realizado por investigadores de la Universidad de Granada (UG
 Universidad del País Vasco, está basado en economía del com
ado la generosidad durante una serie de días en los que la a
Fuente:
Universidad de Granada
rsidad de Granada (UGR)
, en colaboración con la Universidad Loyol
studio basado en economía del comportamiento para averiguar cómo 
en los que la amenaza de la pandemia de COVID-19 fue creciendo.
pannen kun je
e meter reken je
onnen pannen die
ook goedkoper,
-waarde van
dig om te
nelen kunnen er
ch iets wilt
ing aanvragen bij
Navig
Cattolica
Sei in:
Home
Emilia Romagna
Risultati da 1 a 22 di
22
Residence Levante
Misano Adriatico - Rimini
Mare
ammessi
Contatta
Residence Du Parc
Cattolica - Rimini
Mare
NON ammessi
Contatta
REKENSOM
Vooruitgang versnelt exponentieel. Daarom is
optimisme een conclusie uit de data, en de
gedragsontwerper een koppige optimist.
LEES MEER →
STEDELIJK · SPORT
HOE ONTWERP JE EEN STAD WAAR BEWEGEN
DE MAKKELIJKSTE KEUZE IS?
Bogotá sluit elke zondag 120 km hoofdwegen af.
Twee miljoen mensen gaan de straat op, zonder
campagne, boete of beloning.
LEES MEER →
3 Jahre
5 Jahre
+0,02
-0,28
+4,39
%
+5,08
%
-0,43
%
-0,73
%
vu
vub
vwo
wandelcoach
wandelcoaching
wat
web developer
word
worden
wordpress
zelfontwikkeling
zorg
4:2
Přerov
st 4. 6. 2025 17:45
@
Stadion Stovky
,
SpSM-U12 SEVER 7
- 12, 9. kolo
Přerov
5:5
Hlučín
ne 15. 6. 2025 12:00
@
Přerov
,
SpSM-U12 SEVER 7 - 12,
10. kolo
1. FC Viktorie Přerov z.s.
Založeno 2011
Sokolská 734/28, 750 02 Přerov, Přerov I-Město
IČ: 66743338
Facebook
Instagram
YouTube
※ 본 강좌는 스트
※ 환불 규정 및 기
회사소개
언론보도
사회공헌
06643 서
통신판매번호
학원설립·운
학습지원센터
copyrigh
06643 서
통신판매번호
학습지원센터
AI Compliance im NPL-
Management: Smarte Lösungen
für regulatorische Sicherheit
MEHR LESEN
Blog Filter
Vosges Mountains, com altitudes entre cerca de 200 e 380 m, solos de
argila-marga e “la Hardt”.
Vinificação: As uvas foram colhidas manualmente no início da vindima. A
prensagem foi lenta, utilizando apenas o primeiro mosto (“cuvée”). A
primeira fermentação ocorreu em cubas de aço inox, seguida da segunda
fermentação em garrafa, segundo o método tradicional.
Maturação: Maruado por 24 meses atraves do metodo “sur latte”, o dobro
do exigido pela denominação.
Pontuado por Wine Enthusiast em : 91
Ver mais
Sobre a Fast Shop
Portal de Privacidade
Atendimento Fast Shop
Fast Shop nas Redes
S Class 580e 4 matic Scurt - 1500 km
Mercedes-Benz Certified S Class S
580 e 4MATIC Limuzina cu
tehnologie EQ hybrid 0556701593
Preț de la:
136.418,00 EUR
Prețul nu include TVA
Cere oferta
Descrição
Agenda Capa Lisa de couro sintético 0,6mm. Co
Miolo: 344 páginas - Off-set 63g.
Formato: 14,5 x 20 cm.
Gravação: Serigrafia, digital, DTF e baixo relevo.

Aim of the exercise
The answer should reproduce each entry above in full.

Your solution
realizado por investigadores de la Universidad de Granada (UG
 Universidad del País Vasco, está basado en economía del com
ado la generosidad durante una serie de días en los que la a
Fuente:
Universidad de Granada
rsidad de Granada (UGR)
, en colaboración con la Universidad Loyol
studio basado en economía del comportamiento para averiguar cómo 
en los que la amenaza de la pandemia de COVID-19 fue creciendo.
pannen kun je
e meter reken je
onnen pannen die
ook goedkoper,
-waarde van
dig om te
nelen kunnen er
ch iets wilt
ing aanvragen bij
Navig
Cattolica
Sei in:
Home
Emilia Romagna
Risultati da 1 a 22 di
22
Residence Levante
Misano Adriatico - Rimini
Mare
ammessi
Contatta
Residence Du Parc
Cattolica - Rimini
Mare
NON ammessi
Contatta
REKENSOM
Vooruitgang versnelt exponentieel. Daarom is
optimisme een conclusie uit de data, en de
gedragsontwerper een koppige optimist.
LEES MEER →
STEDELIJK · SPORT
HOE ONTWERP JE EEN STAD WAAR BEWEGEN
DE MAKKELIJKSTE KEUZE IS?
Bogotá sluit elke zondag 120 km hoofdwegen af.
Twee miljoen mensen gaan de straat op, zonder
campagne, boete of beloning.
LEES MEER →
3 Jahre
5 Jahre
+0,02
-0,28
+4,39
%
+5,08
%
-0,43
%
-0,73
%
vu
vub
vwo
wandelcoach
wandelcoaching
wat
web developer
word
worden
wordpress
zelfontwikkeling
zorg
4:2
Přerov
st 4. 6. 2025 17:45
@
Stadion Stovky
,
SpSM-U12 SEVER 7
- 12, 9. kolo
Přerov
5:5
Hlučín
ne 15. 6. 2025 12:00
@
Přerov
,
SpSM-U12 SEVER 7 - 12,
10. kolo
1. FC Viktorie Přerov z.s.
Založeno 2011
Sokolská 734/28, 750 02 Přerov, Přerov I-Město
IČ: 66743338
Facebook
Instagram
YouTube
※ 본 강좌는 스트
※ 환불 규정 및 기
회사소개
언론보도
사회공헌
06643 서
통신판매번호
학원설립·운
학습지원센터
copyrigh
06643 서
통신판매번호
학습지원센터
AI Compliance im NPL-
Management: Smarte Lösungen
für regulatorische Sicherheit
MEHR LESEN
Blog Filter
Vosges Mountains, com altitudes entre cerca de 200 e 380 m, solos de
argila-marga e “la Hardt”.
Vinificação: As uvas foram colhidas manualmente no início da vindima. A
prensagem foi lenta, utilizando apenas o primeiro mosto (“cuvée”). A
primeira fermentação ocorreu em cubas de aço inox, seguida da segunda
fermentação em garrafa, segundo o método tradicional.
Maturação: Maruado por 24 meses atraves do metodo “sur latte”, o dobro
do exigido pela denominação.
Pontuado por Wine Enthusiast em : 91
Ver mais
Sobre a Fast Shop
Portal de Privacidade
Atendimento Fast Shop
Fast Shop nas Redes
S Class 580e 4 matic Scurt - 1500 km
Mercedes-Benz Certified S Class S
580 e 4MATIC Limuzina cu
tehnologie EQ hybrid 0556701593
Preț de la:
136.418,00 EUR
Prețul nu include TVA
Cere oferta
Descrição
Agenda Capa Lisa de couro sintético 0,6mm. Co
Miolo: 344 páginas - Off-set 63g.
Formato: 14,5 x 20 cm.
Gravação: Serigrafia, digital, DTF e baixo relevo.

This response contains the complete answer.